Marine Animal Stings Can burn, swell, and bleed; also flu-like symptoms, fever, etc. Stingrays, sea urchin, spiny fish: 1. Remove 2. Wash with salt water 3. Soak in hot water for 30 minutes 4. Don’t move the injured part 5. May need tetanus shot
Marine Animals Jellyfish, Sea Anemones, Portuguese Man-of-War 1. Get out of water 2. Soak with vinegar; if not available use rubbing alcohol or baking soda, meat tenderizer 3. Don’t rub wound, it spreads the poison
Tick Bites Attach themselves to warm-blooded things and feed off their blood; can spread diseases Lyme disease: Bacterial disease that can produce a red rash at the site of a tick bite, swollen joints, and flu-like symptoms. If diagnosed early, can treat with antibiotics. If not, can have problems with joints, heart, and nervous system. May not appear until months or years after bite. Dog Tick Deer Tick
Rocky Mountain Spotted Fever Serious illness also spread by ticks. Produces sudden fever, headache, muscle pain, and spotted rash. Without prompt treatment, can result in death. Occurs throughout the western part of the United States. To Prevent: 1. Wear long sleeved shirt and long pants 2. Tuck pant legs in socks 3. Check skin for ticks often
Burns First degree: affects outer layer of skin; Red, Painful, swollen; turns white if you press it Soak in cool water, can cover with gauze. Over-the-counter pain medicine to reduce pain and swelling ex. Solarcaine, aloe lotion, burn cream
Second Degree Burns Affects top two layers of skin. Skin is red, painful, swollen, and blistered. - Soak in cool water for 15 minutes, or apply cool compresses. - Can apply aloe vera, lotion, and cover with gauze. Don’t break blisters. - Don’t apply ice, grease, shortening, or butter.
Third Degree Burns Affects all layers of skin and some deeper tissues. May appear white or charred black or brown. If nerves are damaged, might not feel pain. Remove from source of heat but don’t remove burnt clothes. Cover burn with moist bandage or clean cloth.
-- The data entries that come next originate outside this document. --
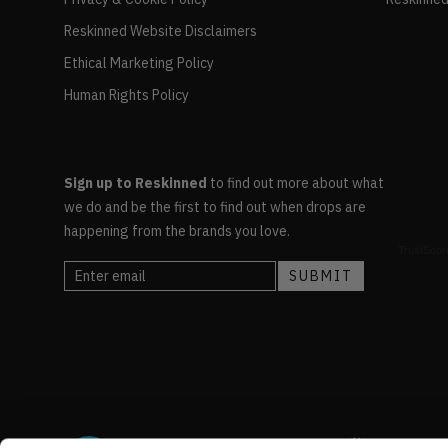
Reskinned Website Disclaimers
Ethical Marketing Policy
Human Rights Policy
Sign up to Reskinned
to find out more about what
we do and be the first to find out when drops are
happening from the brands you love.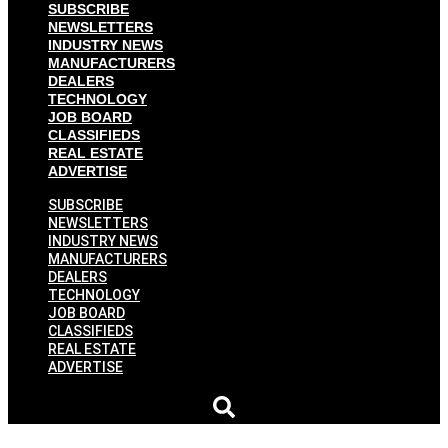
SUBSCRIBE
NEWSLETTERS
INDUSTRY NEWS
MANUFACTURERS
DEALERS
TECHNOLOGY
JOB BOARD
CLASSIFIEDS
REAL ESTATE
ADVERTISE
SUBSCRIBE
NEWSLETTERS
INDUSTRY NEWS
MANUFACTURERS
DEALERS
TECHNOLOGY
JOB BOARD
CLASSIFIEDS
REAL ESTATE
ADVERTISE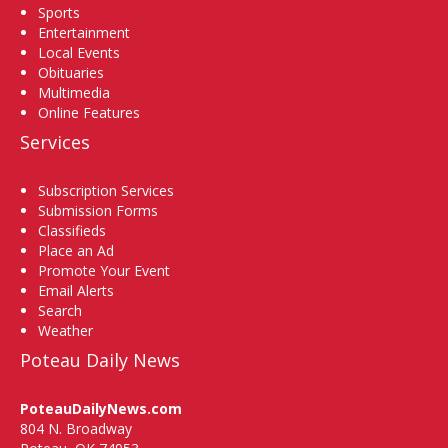
Sports
Entertainment
Local Events
Obituaries
Multimedia
Online Features
Services
Subscription Services
Submission Forms
Classifieds
Place an Ad
Promote Your Event
Email Alerts
Search
Weather
Poteau Daily News
PoteauDailyNews.com
804 N. Broadway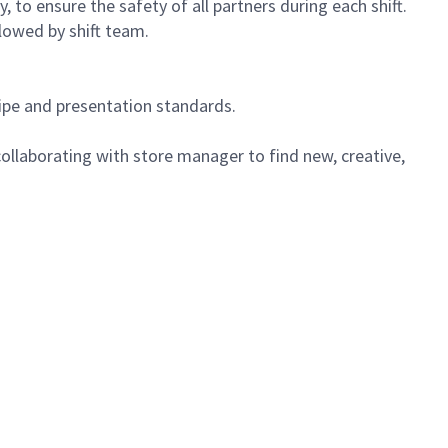
 to ensure the safety of all partners during each shift.
lowed by shift team.
cipe and presentation standards.
ollaborating with store manager to find new, creative,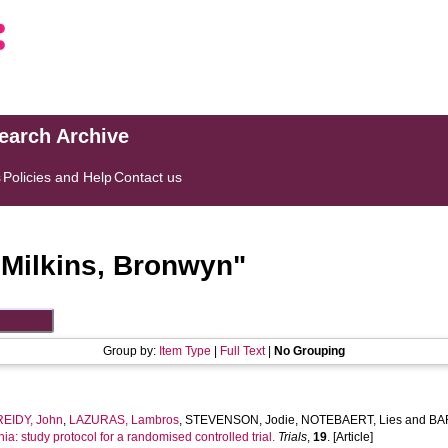
search Archive
s
Policies and Help
Contact us
"
Milkins, Bronwyn
"
Group by:
Item Type
|
Full Text
|
No Grouping
REIDY, John
,
LAZURAS, Lambros
,
STEVENSON, Jodie
,
NOTEBAERT, Lies
and
BAR
nia: study protocol for a randomised controlled trial.
Trials
,
19
. [Article]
Electrical Burns Caused by electricity flowing through the body-commonly caused by power lines. Can affect heart rhythms and cause cardiac arrest. 1. Call 911 2. Don’t touch person until you know the source of electricity is turned off. If can’t turn off use a piece of wood or plastic to move it. 3. Check ABC’s 4. Cover burn with gauze
Chemical Burns Caused by chemicals on the skin 1. Remove cause of the burn. Flush skin with cool, running water for 20 minutes. 2. Remove clothing that has chemical on it. 3. Wrap burned area with gauze dressing.
Quiz 1. Substance that causes illness/death when it enters body. 2. Illness transmitted by mosquitoes through infected birds. 3. Chemical in insect repellant that repels mosquitoes. 4. Name two poisonous spiders. 5. A disease caused by ticks where you get a red rash around the bite and might not show up immediately. 6. The degree burn where you get blisters. 7. Burn caused by electricity flowing through body.